Filmmaker directs folks to vote
Oscar-nominated “Black Swan” director Darren Aronofsky, who produced “Jackie,” and “White Boy Rick” — may his type increase — produced a countrywide Get Out the Vote video with additional Instagram, Twitter, Facebook promotion. It features activists for indigenous rights, immigrant rights, rights for the disabled, climate justice, transgender equality, gun control, etc.
Darren: “First-timers impact elections. We’re working with them so in November, the 18-to-20s who rarely participate will vote their issues, inspire more equitable communities and be heard by those who’ve ignored our country’s future.”
Baring soles on the Upper East
Thirty Mad Ave. stores within 12 blocks are dark. Gone. Out. Closed. Empty. Harrys of London just slid into a 57th and Park men’s shoe store. Joseph Fiennes and tennis’ Novak Djokovic wear them. Common flashed his to Jimmy Fallon. They start at $395. The soles are called whatever’s Technogel.

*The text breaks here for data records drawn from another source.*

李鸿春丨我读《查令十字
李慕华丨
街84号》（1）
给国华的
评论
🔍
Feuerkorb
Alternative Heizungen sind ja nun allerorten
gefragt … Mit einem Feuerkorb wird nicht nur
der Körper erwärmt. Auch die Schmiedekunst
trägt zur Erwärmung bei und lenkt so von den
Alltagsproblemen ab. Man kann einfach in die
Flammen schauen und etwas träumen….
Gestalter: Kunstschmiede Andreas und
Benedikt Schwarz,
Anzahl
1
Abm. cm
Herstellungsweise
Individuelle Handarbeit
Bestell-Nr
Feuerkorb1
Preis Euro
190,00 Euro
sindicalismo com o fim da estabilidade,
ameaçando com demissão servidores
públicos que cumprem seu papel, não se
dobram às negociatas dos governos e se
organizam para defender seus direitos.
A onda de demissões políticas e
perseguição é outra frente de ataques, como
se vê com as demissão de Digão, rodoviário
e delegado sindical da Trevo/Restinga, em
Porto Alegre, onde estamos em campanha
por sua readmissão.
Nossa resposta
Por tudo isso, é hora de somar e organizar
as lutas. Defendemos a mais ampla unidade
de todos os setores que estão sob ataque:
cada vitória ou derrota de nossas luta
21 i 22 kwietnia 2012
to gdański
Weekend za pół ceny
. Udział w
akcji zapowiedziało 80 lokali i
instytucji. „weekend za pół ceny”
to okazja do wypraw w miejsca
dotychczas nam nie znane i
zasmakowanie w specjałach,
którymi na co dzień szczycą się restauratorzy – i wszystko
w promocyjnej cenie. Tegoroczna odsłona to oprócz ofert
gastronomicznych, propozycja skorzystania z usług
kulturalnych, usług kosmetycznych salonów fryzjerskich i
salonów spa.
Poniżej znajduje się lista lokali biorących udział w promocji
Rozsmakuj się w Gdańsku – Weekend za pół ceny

Please try to pay attention
You can’t keep a good book down. I hear that Bill O’Reilly’s “Killing the SS” sold 140,000 copies first six days out . . . Can’t keep Tyrannosaurus Tyra down. December Tyra Banks is back as Eve in the film “Life-Size 2” . . . And Emmy-winning comedian Tiffany Haddish is doing “The Oath,” a satirical movie about pledging presidential loyalty . . . Actress Sachi Parker on her mom, Shirley MacLaine: “I can’t be told ‘dress this way’ or ‘look like that.’ I have to be me. I can’t BS myself.”
Soho restaurant joke: A sandwich walks into a cafe.
The bartender says, “Sorry, we don’t serve food in here.”
Only in New York, kids, only in New York.